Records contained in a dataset
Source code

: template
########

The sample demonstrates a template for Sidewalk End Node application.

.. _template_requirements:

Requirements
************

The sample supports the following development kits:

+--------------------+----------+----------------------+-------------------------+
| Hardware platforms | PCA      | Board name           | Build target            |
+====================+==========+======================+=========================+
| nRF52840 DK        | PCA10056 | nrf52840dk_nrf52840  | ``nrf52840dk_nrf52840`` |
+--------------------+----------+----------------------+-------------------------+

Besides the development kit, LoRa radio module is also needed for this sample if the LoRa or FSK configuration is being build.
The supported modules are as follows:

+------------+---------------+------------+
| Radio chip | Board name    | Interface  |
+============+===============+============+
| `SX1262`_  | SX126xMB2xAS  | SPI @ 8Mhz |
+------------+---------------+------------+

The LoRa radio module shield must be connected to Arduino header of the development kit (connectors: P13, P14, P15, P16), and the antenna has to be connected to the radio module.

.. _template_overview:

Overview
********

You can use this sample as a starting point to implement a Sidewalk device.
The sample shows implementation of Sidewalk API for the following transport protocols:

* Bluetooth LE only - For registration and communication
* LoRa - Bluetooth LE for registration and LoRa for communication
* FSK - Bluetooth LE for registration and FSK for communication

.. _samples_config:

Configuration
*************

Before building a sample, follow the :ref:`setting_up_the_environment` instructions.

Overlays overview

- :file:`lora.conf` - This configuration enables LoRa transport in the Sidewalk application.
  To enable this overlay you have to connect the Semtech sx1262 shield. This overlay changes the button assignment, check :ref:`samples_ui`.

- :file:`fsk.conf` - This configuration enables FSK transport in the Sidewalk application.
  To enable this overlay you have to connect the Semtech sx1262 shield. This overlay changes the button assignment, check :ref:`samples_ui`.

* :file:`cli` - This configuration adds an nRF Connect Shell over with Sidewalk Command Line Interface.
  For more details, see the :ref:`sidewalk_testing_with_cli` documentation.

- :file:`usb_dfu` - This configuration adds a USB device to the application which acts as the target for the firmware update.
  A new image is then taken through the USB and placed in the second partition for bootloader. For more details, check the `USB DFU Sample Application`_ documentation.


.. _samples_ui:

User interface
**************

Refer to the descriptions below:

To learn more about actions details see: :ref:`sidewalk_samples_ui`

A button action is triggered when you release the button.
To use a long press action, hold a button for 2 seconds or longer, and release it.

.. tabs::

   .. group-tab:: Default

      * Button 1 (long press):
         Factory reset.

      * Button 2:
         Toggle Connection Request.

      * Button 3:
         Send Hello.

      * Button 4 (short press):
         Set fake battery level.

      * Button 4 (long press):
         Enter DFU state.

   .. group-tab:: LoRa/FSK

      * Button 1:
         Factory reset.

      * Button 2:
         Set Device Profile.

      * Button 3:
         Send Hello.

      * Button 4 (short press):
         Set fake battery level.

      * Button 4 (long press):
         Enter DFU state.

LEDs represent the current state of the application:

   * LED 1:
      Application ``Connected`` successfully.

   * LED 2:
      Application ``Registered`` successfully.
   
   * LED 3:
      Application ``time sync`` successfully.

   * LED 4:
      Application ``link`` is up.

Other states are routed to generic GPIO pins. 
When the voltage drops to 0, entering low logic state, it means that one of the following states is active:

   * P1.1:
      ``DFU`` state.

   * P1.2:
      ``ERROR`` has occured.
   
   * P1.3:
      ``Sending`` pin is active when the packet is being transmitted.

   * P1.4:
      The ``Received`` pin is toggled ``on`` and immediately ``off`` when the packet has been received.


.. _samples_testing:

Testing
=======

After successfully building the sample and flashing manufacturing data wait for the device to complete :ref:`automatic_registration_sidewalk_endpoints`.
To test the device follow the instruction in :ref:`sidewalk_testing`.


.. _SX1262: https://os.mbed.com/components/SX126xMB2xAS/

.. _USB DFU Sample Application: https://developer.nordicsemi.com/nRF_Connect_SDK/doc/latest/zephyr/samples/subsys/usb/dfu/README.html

— Directions —
Find the word "active" in the data and show each line that holds it.

— Exercise output —
When the voltage drops to 0, entering low logic state, it means that one of the following states is active:
      ``Sending`` pin is active when the packet is being transmitted.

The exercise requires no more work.